In the seventh volume (1912) of the ethnological and linguistic journal Anthropos, issued at St. Gabriel-Mödling, near Vienna, Professor Hugo Schuchardt has published (pp. 827-839) an article entitled Sachen und Wörter, which deserves the close attention of all serious students of language. As the journal in question is not readily accessible to most American scholars, it may be of service to call attention to one of the principal points made in the study. Professor Schuchardt shows that we ought not to study the history of words and things considered as fixed entities, since both are involved in constant change and reciprocal readjustment.

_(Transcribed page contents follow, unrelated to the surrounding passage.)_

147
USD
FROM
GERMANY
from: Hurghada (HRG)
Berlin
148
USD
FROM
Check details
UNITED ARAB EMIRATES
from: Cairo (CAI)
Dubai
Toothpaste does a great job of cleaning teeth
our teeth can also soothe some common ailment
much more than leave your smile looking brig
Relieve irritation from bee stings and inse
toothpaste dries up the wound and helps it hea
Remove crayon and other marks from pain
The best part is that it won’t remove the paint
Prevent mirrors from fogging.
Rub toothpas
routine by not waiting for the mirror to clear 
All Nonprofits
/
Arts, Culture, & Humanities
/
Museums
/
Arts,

We should rather direct our attention to the history of designations and of meanings, that is, to the facts bearing on the changes in the name of a given object, as well as to those bearing on changes in the meaning of a given word. He emphasizes the statement that a change in the name of an object is always due to some need felt by the individual, whether it be that of greater accuracy, clearness, convenience, brevity, or what not.

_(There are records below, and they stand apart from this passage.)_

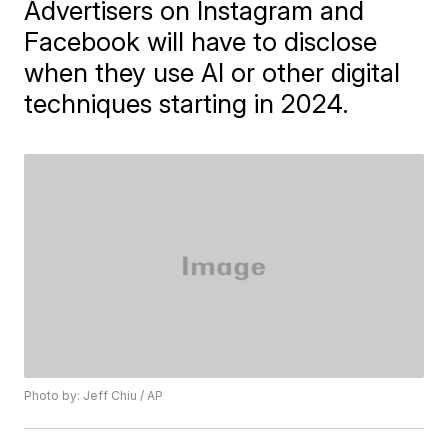
Advertisers on Instagram and
Facebook will have to disclose
when they use AI or other digital
techniques starting in 2024.
Photo by: Jeff Chiu / AP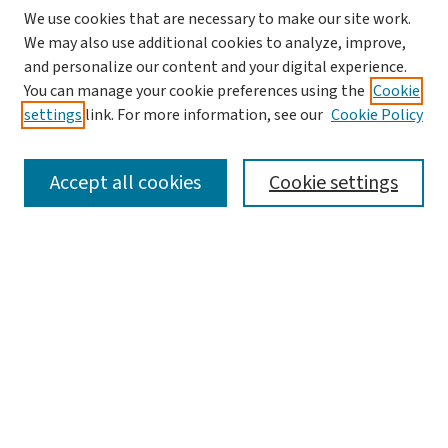
We use cookies that are necessary to make our site work.
We may also use additional cookies to analyze, improve,
and personalize our content and your digital experience.
You can manage your cookie preferences using the
Cookie
settings
link. For more information, see our
Cookie Policy
SEARCH
Accept all cookies
Cookie settings
Enter search terms:
Select context to search:
Advanced Search
Notify me via email or
RSS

The striking and novel view that what we ordinarily call a change in meaning is really a change in designation is then set forth. It is merely a question of the point of view whether we regard a new sense of a word as a new signification of that word or as a new name for the object denoted. The second procedure is more rational, since the change finds its inception in the object designated by a new name rather than in the word used in a new meaning. We speak of the "neck" of a bottle, not because we wish to give a new signification to t[h]e |3| word "neck", but because we need a name for that part of a bottle. It is only the hearer who feels that such a use of the word involving a change in its meaning; the speaker merely effects a change in designation. The word is not a river in flood which overflows its banks, but one which flows into a hollow lying open before it.

Professor Schuchardt consequently recommends a broader point of view in the study of word history. Bearing in mind the object as well as the name it may bears, we should study onomantic as well as semantic changes.

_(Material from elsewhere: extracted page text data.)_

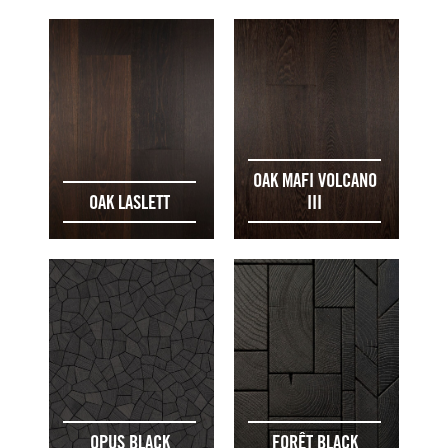
OAK MAFI VOLCANO
OAK LASLETT
III
OPUS BLACK
FORÊT BLACK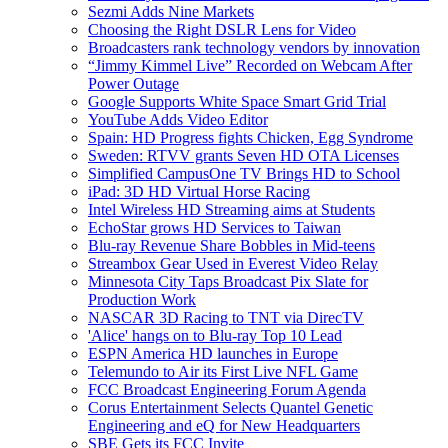
Sezmi Adds Nine Markets
Choosing the Right DSLR Lens for Video
Broadcasters rank technology vendors by innovation
“Jimmy Kimmel Live” Recorded on Webcam After
Power Outage
Google Supports White Space Smart Grid Trial
YouTube Adds Video Editor
Spain: HD Progress fights Chicken, Egg Syndrome
Sweden: RTVV grants Seven HD OTA Licenses
Simplified CampusOne TV Brings HD to School
iPad: 3D HD Virtual Horse Racing
Intel Wireless HD Streaming aims at Students
EchoStar grows HD Services to Taiwan
Blu-ray Revenue Share Bobbles in Mid-teens
Streambox Gear Used in Everest Video Relay
Minnesota City Taps Broadcast Pix Slate for
Production Work
NASCAR 3D Racing to TNT via DirecTV
'Alice' hangs on to Blu-ray Top 10 Lead
ESPN America HD launches in Europe
Telemundo to Air its First Live NFL Game
FCC Broadcast Engineering Forum Agenda
Corus Entertainment Selects Quantel Genetic
Engineering and eQ for New Headquarters
SBE Gets its FCC Invite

We already possess a number of studies undertaken from a point of view more or less similar to that just outlined. Works such as those of Tappolet, Die romanischen Verwandtschaftsnamen (Strassburg, 1895), Kemna, Der Begriff "Schiff" im Französischen (Marburg, 19O1) , Zauner, Die romanischen Namen der Körperteile ( Romanische Forschungen, XIV, 1903, 339-530) , as well as a number of later monographs, represent a practical application of the principle enunciated., Diez, Romanische W[o]rtschöpfung (Bonn, 1875) , represents the first step in this as in so many other lines of investigation in the Romance field. The new suggestion is distinctly useful, however, in bringing home to us very forcibly a fact which it is important not to lose sight of. Teachers of historical grammar would do well to impress upon their pupils that Bedeutungswandel is really Bezeichungswandel.


1 Schuchardt (1912a [=629]). Blondheim bezieht sich in seiner Rezension besonders auf Abschnitt III von Schuchardts Aufsatz über 'Sachen und Wörter', wo unter anderem zu lesen ist: "Statt von Bezeichnungswandel, spricht man fast immer von Bedeutungswandel. […] Aber die Bezeichnungsvermehrung, die der Redende vornimmt, empfindet der Hörende als Bedeutungserweiterung. Wir dürfen uns diese nicht unter dem Bilde eines in sich wachsenden und dann seine Ufer überschreitenden Wassers vorstellen, sondern eines solchen, das erst eine entstandene Erdvertiefung ausfüllt' (Schuchardt 1912a [=629]: 833-834).

2 Die Rezension wurde im American Journal of Philology mit leichten Veränderungen publiziert als Blondheim (1914).